* [Work order]:
Look below for the lines from the one with "19,454 | 2.8% |" to the one with "SQM’s calculations of", and copy exactly those lines, both ends included.

Listed entries section start

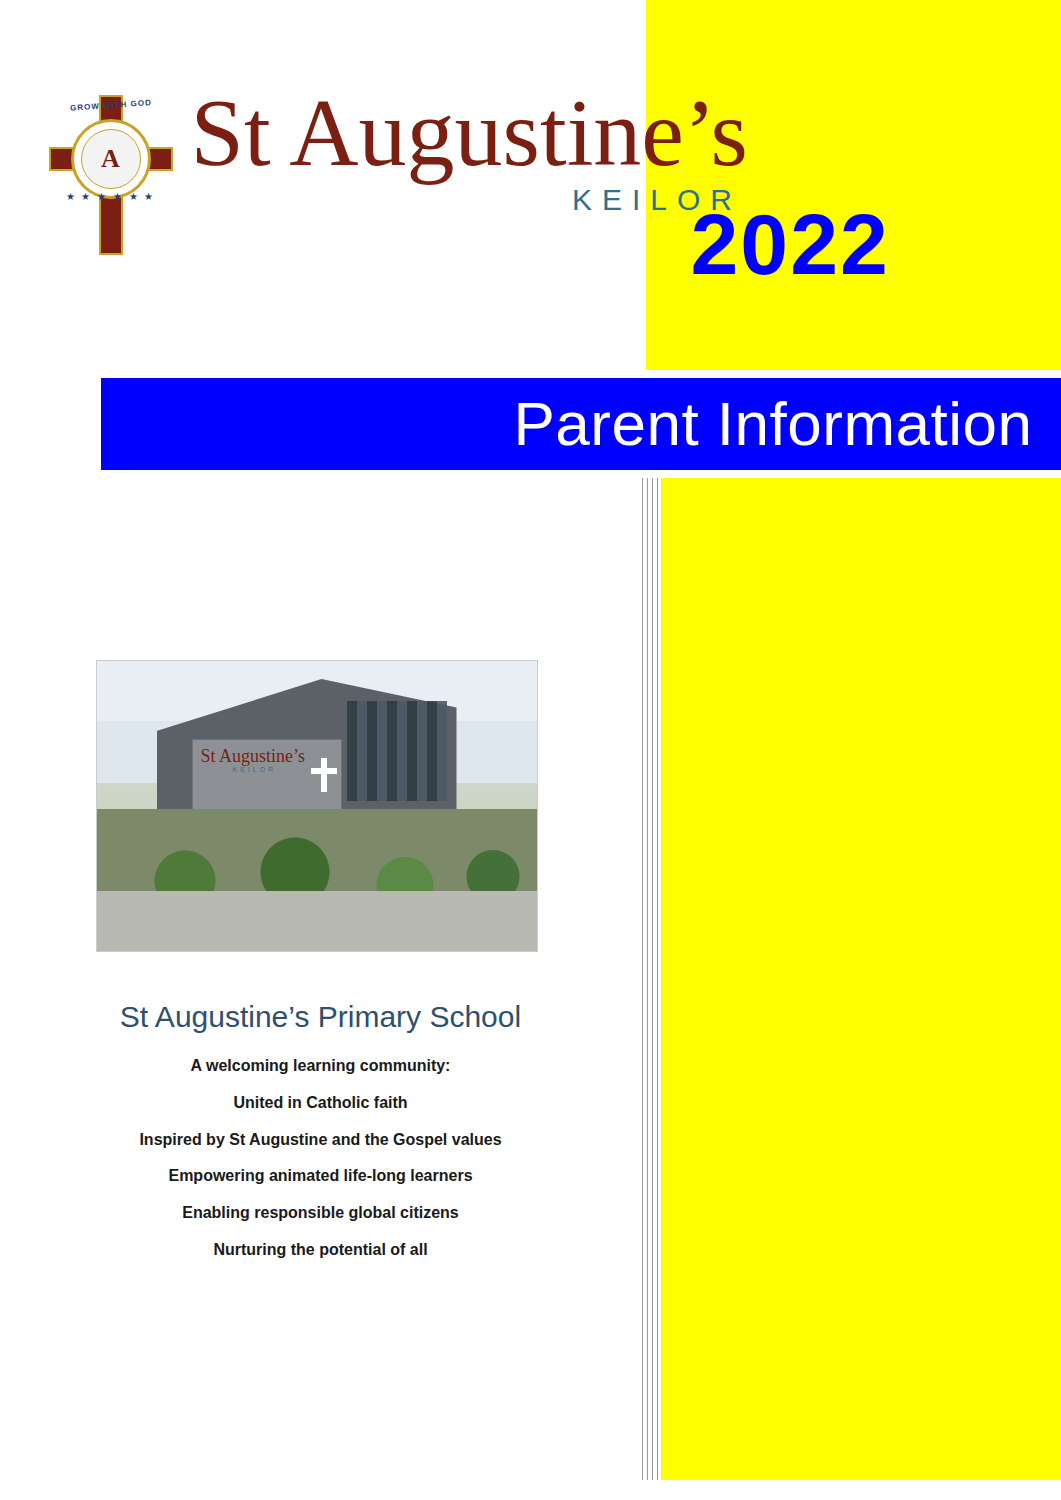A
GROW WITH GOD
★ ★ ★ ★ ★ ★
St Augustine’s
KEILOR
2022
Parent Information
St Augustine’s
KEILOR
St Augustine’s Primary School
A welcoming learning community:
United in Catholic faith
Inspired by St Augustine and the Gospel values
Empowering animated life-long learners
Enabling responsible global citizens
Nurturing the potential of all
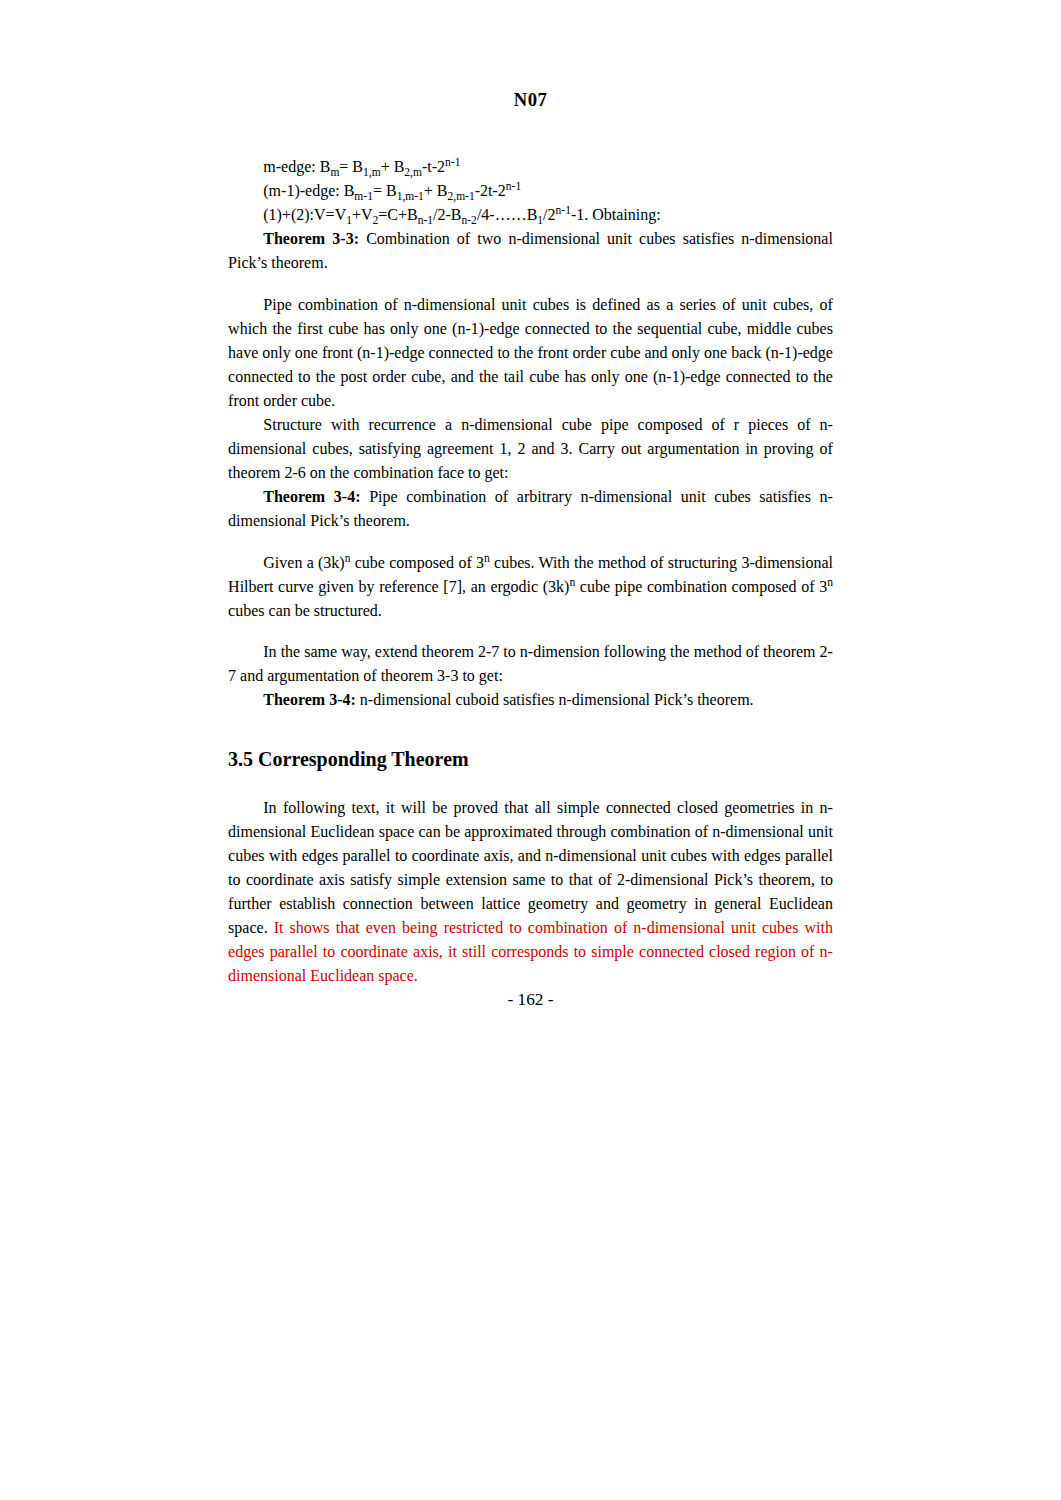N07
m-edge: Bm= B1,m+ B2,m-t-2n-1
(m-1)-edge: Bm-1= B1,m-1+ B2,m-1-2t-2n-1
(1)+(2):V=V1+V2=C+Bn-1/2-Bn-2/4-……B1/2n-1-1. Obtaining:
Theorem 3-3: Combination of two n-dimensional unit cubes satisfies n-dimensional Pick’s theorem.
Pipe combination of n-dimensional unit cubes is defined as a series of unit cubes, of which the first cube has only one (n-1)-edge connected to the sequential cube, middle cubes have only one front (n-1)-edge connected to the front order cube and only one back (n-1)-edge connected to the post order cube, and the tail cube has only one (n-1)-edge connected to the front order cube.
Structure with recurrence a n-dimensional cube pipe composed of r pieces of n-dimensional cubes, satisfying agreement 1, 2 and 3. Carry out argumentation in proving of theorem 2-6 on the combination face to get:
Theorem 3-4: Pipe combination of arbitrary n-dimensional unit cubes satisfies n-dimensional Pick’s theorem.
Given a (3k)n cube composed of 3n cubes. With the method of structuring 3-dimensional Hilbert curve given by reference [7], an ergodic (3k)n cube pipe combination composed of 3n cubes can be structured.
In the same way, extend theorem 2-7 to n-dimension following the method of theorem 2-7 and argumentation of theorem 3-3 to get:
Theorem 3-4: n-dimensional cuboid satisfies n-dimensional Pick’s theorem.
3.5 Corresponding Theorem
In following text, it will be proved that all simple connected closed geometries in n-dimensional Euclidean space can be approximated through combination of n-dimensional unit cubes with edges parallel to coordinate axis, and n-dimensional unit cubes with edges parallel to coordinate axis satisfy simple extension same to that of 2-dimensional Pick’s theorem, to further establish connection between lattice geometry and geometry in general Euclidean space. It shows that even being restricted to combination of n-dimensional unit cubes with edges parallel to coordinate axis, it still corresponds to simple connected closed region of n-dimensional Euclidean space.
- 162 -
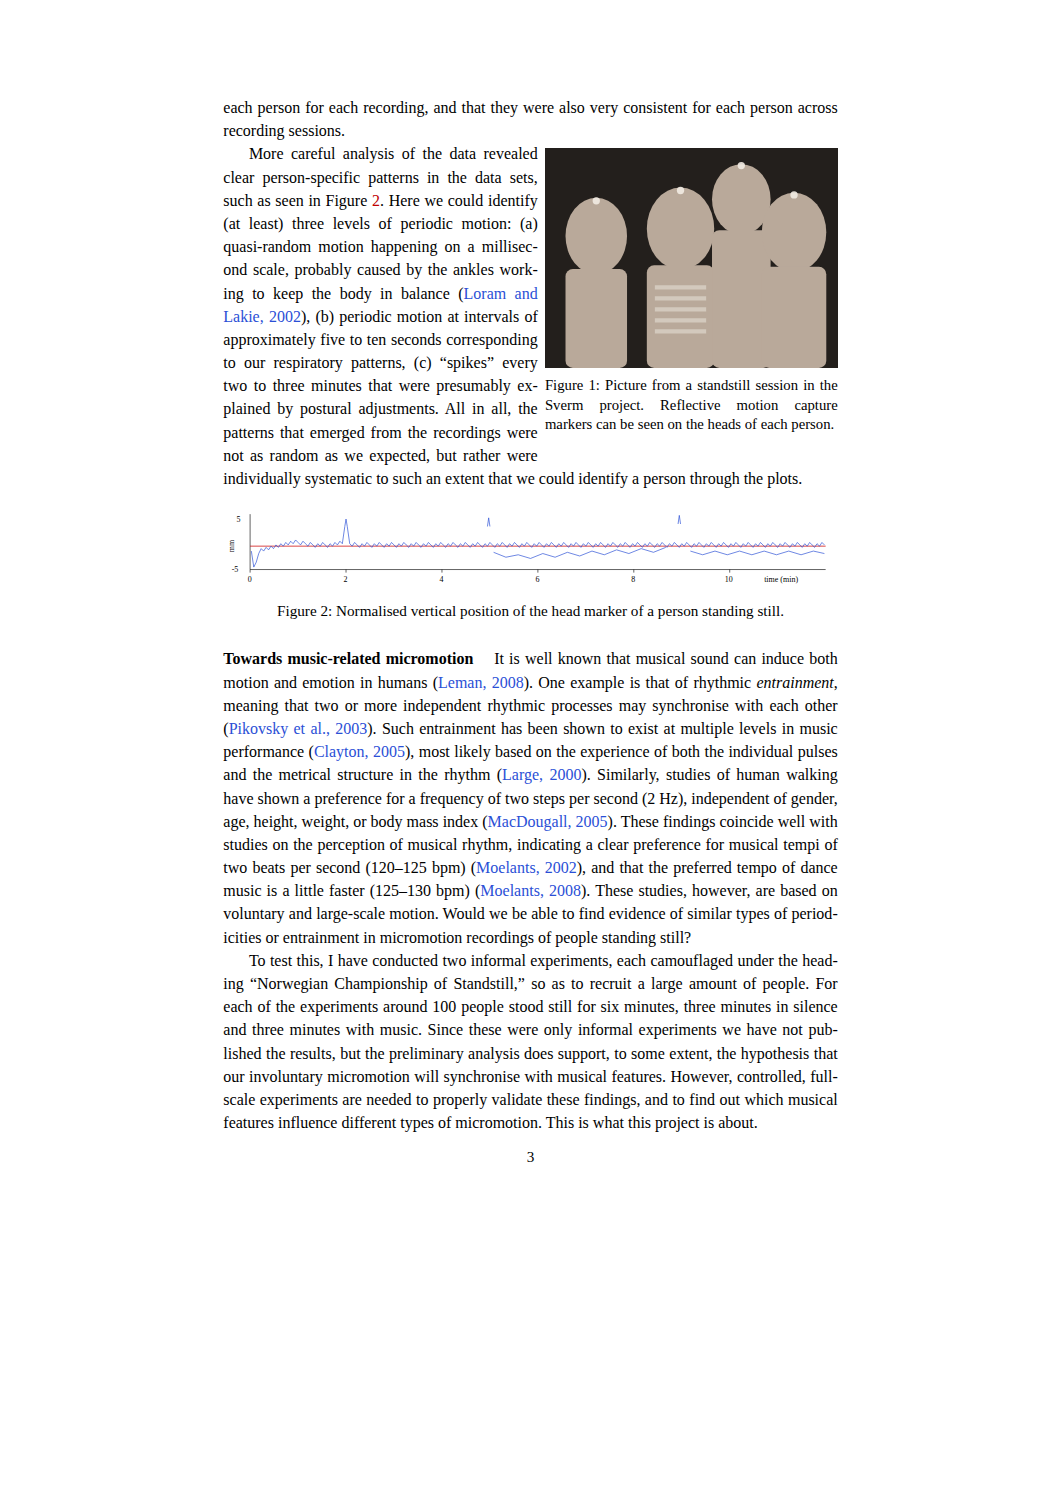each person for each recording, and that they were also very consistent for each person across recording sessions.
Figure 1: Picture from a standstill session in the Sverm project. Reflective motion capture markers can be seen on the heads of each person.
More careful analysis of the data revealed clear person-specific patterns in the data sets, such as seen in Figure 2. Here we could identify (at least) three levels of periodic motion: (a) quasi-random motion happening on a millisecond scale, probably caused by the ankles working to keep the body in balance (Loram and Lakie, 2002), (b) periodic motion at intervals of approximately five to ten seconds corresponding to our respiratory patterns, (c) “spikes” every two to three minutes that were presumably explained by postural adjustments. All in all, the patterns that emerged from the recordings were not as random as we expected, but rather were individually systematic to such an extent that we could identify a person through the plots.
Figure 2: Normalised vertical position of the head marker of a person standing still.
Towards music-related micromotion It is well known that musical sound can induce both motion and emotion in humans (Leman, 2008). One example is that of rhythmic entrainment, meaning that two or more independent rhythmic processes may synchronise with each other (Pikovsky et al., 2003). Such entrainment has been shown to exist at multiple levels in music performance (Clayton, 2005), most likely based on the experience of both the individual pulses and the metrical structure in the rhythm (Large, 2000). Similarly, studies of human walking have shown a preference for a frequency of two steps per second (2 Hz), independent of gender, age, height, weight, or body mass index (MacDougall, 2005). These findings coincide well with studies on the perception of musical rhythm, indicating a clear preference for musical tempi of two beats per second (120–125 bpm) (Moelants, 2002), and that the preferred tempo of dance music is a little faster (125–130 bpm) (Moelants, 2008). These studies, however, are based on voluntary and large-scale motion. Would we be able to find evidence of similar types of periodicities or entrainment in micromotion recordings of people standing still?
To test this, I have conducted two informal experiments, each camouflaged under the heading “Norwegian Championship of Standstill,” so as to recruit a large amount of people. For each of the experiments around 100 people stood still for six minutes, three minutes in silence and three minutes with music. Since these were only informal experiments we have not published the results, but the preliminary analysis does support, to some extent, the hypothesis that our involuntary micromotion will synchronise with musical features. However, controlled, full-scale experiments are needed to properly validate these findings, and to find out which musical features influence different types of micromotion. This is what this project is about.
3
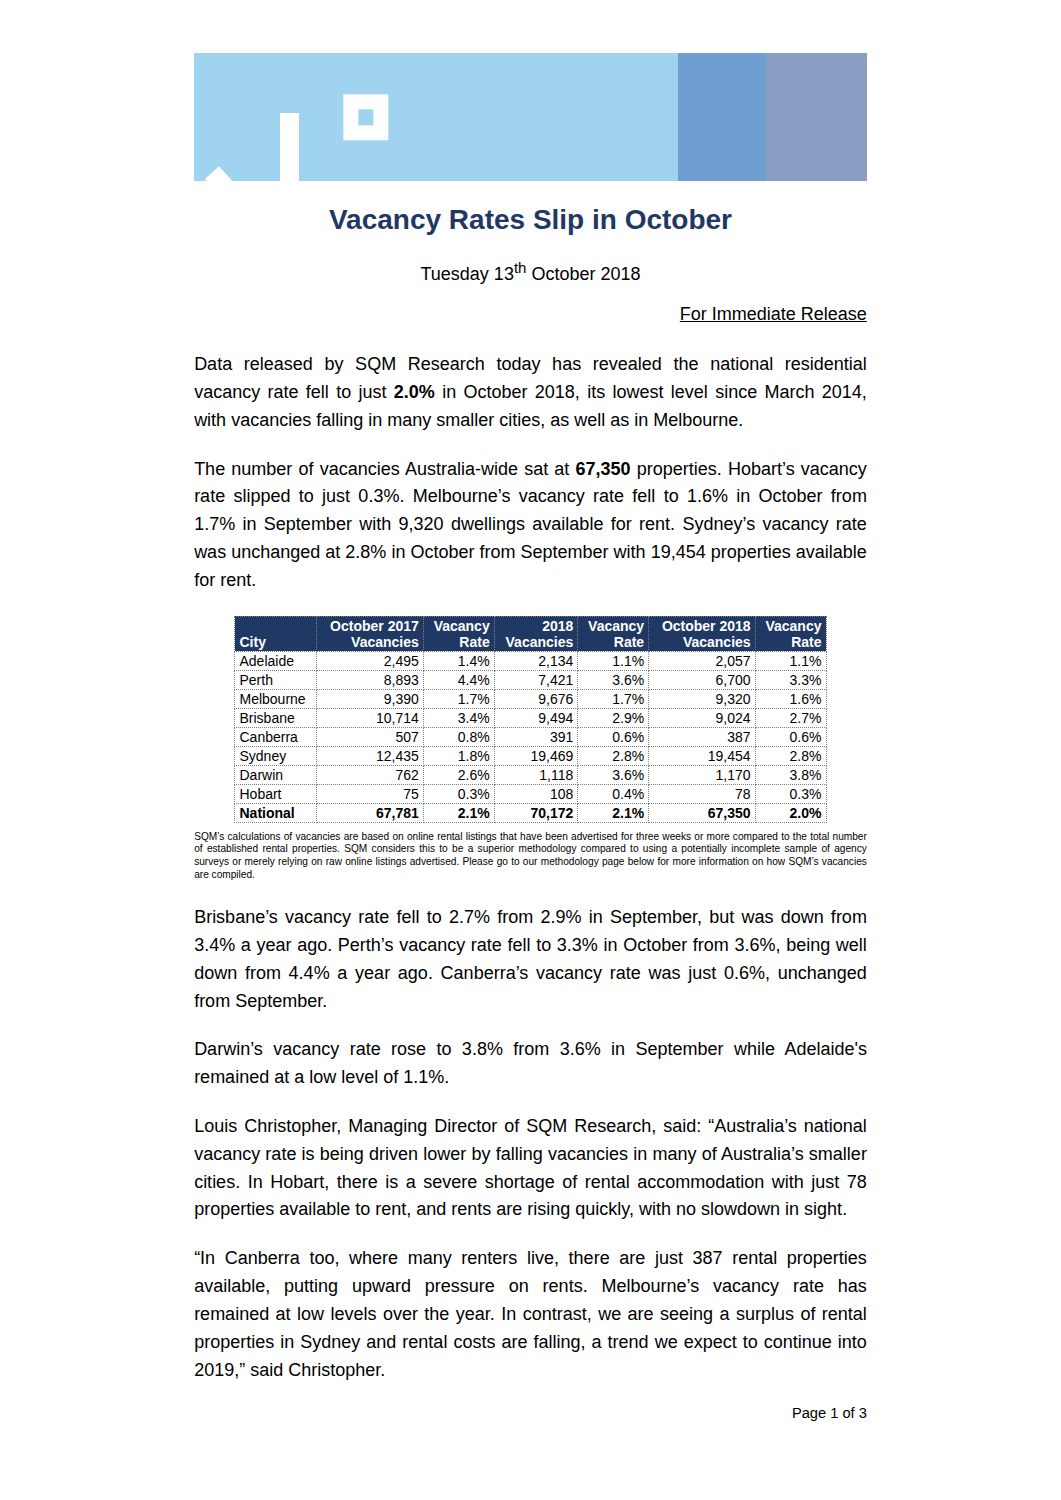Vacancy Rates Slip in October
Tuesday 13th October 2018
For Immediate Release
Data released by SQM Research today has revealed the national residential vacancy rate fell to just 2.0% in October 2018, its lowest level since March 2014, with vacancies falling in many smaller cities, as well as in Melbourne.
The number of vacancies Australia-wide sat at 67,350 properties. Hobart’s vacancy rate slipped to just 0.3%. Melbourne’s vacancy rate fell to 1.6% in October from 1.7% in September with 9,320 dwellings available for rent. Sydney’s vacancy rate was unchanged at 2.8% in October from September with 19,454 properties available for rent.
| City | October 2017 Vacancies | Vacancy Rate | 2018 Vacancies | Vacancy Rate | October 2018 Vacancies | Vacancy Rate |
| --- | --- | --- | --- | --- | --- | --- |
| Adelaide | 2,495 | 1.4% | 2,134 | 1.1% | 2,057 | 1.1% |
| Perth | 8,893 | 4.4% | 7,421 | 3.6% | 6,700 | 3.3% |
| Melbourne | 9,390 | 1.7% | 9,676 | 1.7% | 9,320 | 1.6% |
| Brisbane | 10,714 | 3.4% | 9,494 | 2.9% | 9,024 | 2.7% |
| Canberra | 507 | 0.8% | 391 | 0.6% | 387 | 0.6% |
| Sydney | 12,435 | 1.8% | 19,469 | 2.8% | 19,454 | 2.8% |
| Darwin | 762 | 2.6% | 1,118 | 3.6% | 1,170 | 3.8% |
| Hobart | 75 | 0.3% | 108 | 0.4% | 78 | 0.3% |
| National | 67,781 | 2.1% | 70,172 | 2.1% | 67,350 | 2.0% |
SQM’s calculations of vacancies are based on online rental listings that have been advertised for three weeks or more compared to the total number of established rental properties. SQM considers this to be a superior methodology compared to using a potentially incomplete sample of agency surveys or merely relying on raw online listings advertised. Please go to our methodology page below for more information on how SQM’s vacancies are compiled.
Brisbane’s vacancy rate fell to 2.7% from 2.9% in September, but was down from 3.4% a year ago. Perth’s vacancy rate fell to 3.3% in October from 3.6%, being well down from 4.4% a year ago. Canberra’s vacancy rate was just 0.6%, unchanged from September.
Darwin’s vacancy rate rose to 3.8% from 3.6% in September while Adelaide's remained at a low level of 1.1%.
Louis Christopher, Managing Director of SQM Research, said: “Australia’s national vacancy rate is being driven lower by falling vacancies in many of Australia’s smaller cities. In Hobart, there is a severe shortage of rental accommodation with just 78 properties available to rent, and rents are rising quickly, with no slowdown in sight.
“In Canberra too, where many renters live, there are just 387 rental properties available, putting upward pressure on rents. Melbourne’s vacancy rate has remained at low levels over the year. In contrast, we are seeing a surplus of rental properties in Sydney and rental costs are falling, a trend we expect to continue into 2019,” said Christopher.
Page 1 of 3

Listed entries section end

* [Exercise response]:
| Sydney | 12,435 | 1.8% | 19,469 | 2.8% | 19,454 | 2.8% |
| Darwin | 762 | 2.6% | 1,118 | 3.6% | 1,170 | 3.8% |
| Hobart | 75 | 0.3% | 108 | 0.4% | 78 | 0.3% |
| National | 67,781 | 2.1% | 70,172 | 2.1% | 67,350 | 2.0% |
SQM’s calculations of vacancies are based on online rental listings that have been advertised for three weeks or more compared to the total number of established rental properties. SQM considers this to be a superior methodology compared to using a potentially incomplete sample of agency surveys or merely relying on raw online listings advertised. Please go to our methodology page below for more information on how SQM’s vacancies are compiled.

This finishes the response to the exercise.